- **What is required**:
Which lines run from the start of the data below to the line containing "Étant donné que"? Set them down exactly, with none added.

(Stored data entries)

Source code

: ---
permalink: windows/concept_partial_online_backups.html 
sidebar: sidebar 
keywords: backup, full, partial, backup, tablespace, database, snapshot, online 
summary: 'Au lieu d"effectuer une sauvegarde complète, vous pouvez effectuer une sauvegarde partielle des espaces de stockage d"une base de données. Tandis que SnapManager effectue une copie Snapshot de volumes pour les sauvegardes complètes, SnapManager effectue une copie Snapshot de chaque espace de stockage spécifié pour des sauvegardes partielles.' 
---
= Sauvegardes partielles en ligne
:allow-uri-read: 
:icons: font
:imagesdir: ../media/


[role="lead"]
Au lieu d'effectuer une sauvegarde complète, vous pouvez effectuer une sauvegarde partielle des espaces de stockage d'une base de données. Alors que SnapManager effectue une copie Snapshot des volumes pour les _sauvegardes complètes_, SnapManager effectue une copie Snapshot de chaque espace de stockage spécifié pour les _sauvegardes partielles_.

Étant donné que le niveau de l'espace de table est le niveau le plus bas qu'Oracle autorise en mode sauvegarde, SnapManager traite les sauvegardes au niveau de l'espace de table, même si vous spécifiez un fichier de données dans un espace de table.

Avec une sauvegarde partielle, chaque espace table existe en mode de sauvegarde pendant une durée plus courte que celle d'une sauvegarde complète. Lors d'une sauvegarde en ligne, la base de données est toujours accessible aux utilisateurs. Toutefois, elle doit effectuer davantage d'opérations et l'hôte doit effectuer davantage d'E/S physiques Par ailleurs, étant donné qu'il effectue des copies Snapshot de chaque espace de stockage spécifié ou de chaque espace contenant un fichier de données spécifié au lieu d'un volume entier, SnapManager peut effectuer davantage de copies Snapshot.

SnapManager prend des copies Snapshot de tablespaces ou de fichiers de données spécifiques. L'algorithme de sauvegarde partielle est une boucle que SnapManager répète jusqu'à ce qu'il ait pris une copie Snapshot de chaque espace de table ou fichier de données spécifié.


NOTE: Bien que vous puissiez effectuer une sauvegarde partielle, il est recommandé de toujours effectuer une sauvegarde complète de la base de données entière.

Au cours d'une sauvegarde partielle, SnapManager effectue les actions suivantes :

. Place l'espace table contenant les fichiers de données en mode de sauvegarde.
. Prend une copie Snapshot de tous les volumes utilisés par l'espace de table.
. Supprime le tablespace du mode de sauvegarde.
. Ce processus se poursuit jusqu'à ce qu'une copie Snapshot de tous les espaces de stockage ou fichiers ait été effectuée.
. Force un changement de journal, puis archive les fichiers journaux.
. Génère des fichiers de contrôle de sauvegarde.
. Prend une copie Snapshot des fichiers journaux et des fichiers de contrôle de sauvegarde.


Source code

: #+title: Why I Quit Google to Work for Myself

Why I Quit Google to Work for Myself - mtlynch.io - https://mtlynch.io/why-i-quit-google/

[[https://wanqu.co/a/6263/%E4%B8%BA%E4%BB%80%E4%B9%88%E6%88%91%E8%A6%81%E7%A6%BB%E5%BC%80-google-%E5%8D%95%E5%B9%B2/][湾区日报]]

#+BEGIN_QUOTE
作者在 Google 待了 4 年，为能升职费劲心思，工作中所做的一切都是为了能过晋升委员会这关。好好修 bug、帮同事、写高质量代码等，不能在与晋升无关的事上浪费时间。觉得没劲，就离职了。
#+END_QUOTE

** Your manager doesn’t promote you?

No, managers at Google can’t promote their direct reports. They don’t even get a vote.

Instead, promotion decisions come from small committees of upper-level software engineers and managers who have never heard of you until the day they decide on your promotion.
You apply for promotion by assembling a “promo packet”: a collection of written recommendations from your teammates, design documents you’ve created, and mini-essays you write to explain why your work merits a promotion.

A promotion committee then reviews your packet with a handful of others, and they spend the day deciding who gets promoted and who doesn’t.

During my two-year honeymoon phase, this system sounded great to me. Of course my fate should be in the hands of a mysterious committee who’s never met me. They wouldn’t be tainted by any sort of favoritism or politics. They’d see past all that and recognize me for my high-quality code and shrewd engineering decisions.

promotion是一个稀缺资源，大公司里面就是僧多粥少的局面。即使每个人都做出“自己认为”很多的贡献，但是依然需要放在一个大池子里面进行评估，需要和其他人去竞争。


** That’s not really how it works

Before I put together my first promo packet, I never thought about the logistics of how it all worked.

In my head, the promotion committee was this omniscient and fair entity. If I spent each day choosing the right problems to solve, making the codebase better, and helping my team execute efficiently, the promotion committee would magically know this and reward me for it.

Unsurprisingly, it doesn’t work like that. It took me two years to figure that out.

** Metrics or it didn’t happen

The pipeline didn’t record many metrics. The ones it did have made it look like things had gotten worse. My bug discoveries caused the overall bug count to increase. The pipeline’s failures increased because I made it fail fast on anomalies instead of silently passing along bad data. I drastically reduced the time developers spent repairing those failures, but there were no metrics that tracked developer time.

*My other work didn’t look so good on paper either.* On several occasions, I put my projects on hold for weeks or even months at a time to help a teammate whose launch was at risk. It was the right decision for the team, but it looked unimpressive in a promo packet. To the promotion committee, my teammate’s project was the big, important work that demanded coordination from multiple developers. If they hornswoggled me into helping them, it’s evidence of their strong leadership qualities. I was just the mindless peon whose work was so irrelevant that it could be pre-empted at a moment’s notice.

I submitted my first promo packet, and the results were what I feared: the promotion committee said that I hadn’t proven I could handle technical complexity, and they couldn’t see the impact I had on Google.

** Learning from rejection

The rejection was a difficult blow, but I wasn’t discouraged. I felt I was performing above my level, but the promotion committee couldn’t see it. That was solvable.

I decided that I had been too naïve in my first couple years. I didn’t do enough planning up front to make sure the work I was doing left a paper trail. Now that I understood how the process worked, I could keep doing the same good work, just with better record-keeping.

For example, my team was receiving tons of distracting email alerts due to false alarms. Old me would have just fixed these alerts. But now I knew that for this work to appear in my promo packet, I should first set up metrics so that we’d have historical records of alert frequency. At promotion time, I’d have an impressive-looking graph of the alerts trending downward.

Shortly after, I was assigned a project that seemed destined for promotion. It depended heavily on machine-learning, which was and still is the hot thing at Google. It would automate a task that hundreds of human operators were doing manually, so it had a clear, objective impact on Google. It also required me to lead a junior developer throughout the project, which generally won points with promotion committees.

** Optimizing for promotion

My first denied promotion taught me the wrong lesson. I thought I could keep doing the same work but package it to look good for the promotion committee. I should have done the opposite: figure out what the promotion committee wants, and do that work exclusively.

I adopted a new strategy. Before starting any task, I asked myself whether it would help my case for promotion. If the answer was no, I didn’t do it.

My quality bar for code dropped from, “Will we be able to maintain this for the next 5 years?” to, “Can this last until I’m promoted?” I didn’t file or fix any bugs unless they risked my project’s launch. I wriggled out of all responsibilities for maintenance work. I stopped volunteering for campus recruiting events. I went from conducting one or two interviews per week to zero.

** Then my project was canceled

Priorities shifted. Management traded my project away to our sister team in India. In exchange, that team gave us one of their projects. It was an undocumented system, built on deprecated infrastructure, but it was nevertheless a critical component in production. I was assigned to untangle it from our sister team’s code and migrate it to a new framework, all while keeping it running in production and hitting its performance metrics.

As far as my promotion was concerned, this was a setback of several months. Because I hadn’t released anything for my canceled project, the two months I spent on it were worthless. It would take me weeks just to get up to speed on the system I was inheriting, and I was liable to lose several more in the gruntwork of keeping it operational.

- **Task output**:
Source code

: ---
permalink: windows/concept_partial_online_backups.html 
sidebar: sidebar 
keywords: backup, full, partial, backup, tablespace, database, snapshot, online 
summary: 'Au lieu d"effectuer une sauvegarde complète, vous pouvez effectuer une sauvegarde partielle des espaces de stockage d"une base de données. Tandis que SnapManager effectue une copie Snapshot de volumes pour les sauvegardes complètes, SnapManager effectue une copie Snapshot de chaque espace de stockage spécifié pour des sauvegardes partielles.' 
---
= Sauvegardes partielles en ligne
:allow-uri-read: 
:icons: font
:imagesdir: ../media/


[role="lead"]
Au lieu d'effectuer une sauvegarde complète, vous pouvez effectuer une sauvegarde partielle des espaces de stockage d'une base de données. Alors que SnapManager effectue une copie Snapshot des volumes pour les _sauvegardes complètes_, SnapManager effectue une copie Snapshot de chaque espace de stockage spécifié pour les _sauvegardes partielles_.

Étant donné que le niveau de l'espace de table est le niveau le plus bas qu'Oracle autorise en mode sauvegarde, SnapManager traite les sauvegardes au niveau de l'espace de table, même si vous spécifiez un fichier de données dans un espace de table.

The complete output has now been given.